Q Do your studies of the Communist techniques over the years show that the Communists are trained to lie about their status?
A The basic premise of Communism is deceit and hypocrisy. The Communist philosophy teaches that every available means must be utilized to achieve the final end—world revolution. For this reason the Communist will lie, cheat and resort to any tactics which will gain his end. He will advocate today exactly what he denounced yesterday. And with a straight face! Has he lied? No, he will say, he's only carrying out party policy. The concept of morality and fair play, as practiced in our democracy, is alien and repugnant to him. Moreover, the Communists employ a purposive double-talk, roundabout style, known as "Aesopian language," in their literature and speeches, designed to deceive and evade to clothe their true thoughts. This technique, utilized by Lenin, is the very epitome of deceit.

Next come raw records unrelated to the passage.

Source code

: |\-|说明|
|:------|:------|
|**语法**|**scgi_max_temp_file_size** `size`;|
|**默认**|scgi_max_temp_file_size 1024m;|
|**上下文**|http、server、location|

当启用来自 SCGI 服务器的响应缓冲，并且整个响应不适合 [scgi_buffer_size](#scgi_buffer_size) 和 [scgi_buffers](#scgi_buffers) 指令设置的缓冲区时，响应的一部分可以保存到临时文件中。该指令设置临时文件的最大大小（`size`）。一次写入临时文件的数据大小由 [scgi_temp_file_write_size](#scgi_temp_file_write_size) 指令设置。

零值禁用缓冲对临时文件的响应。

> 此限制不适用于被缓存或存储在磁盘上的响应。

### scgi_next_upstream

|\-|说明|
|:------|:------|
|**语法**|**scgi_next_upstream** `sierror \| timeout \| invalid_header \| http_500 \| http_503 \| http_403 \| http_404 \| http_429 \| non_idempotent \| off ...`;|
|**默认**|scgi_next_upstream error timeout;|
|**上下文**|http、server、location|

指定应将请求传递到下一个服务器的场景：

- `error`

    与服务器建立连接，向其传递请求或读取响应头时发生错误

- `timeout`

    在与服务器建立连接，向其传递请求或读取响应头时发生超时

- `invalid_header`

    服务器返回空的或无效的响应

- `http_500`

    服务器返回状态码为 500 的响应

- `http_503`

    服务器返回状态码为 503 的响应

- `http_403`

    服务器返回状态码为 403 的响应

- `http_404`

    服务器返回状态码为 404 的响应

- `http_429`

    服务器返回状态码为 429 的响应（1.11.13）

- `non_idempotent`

Q What does membership in the Communist Party really mean? Does it mean a formal joining or does it mean informal adherence?
A When an individual joins the Communist Party he agrees to accept, in full, the principles of Marxism-Leninism. I mentioned previously that to accept these teachings means, in the final analysis, working for world revolution—in the boots of Russian imperialism—and the destruction of American democracy.
There is no halfway point: The individual accepts fully these obligations or he does not become a member. If later he refuses to abide by these rules—as defined by the party hierarchy—he is "expelled." This is no "informal adherence." You are either a full member or an "enemy."
No More Party Cards
Q Do Communist members carry cards any more? Did they previously carry cards?
A As a security measure no Communist Party membership cards were issued in 1949. In previous years, with certain exceptions, they were issued. I might mention, in this connection, that the open maintenance of membership records has been discontinued. Today the Communist Party is becoming more and more deceitful and underhanded in its operations.
Q Are there any sections of the country which are relatively free from Communists?
A Communists may be found in most sections of the United States. Of course, in some areas, the Communists are more thickly located than in others. But, as a general rule, the Communists are less strong in agricultural areas. And there is a reason for this.
Q In what centers do Communists tend to congregate?
A The Communists are strongest today in the industrial areas of the United States—in States such as New York, California, Illinois, Pennsylvania, Ohio and Michigan. Of course, these States being heavily populated, you would expect more members there than in the less populated States. But that is not the entire reason. The Communists, as a basic principle of infiltration, are interested in possessing strength in heavy industry, that is, coal, steel, rubber, automobile, etc. It is here that, in event of an emergency, they can do their greatest harm to the country's economy.
Moreover, in these industries one Communist Party member located in a strategic job can wreak damage completely out of proportion to his own strength. Through this "heavy-industry concentration policy" the Communists are able to exercise a power far in excess of their numbers. In fact, one of the highest ranking leaders of Communism in the United States has openly admitted:
"The Communist Party bases its work directly upon the mills, mines and factories, Its principle is to make every shop a fortress for Communism...It concentrates its work upon the heavy industries and those of a war character."
That is one of the potential sabotage dangers facing America today.
Why Convictions Are Difficult
Q Are there many suspected Communists or suspected agents of foreign governments who could not be successfully prosecuted even though you have considerable suspicion about them?
A The matter of prosecution, of course, is the exclusive responsibility of the Department of Justice. However, to successfully sustain a prosecution, legal evidence is necessary. Our laws regarding espionage are technical, requiring legal evidence, which is often most difficult to obtain because spies do not carry on their activities in the presence of witnesses but under a cover of stealth, because party members trained in deceit either decline to furnish information or misrepresent the facts in an attempt to conceal the acts of their associates.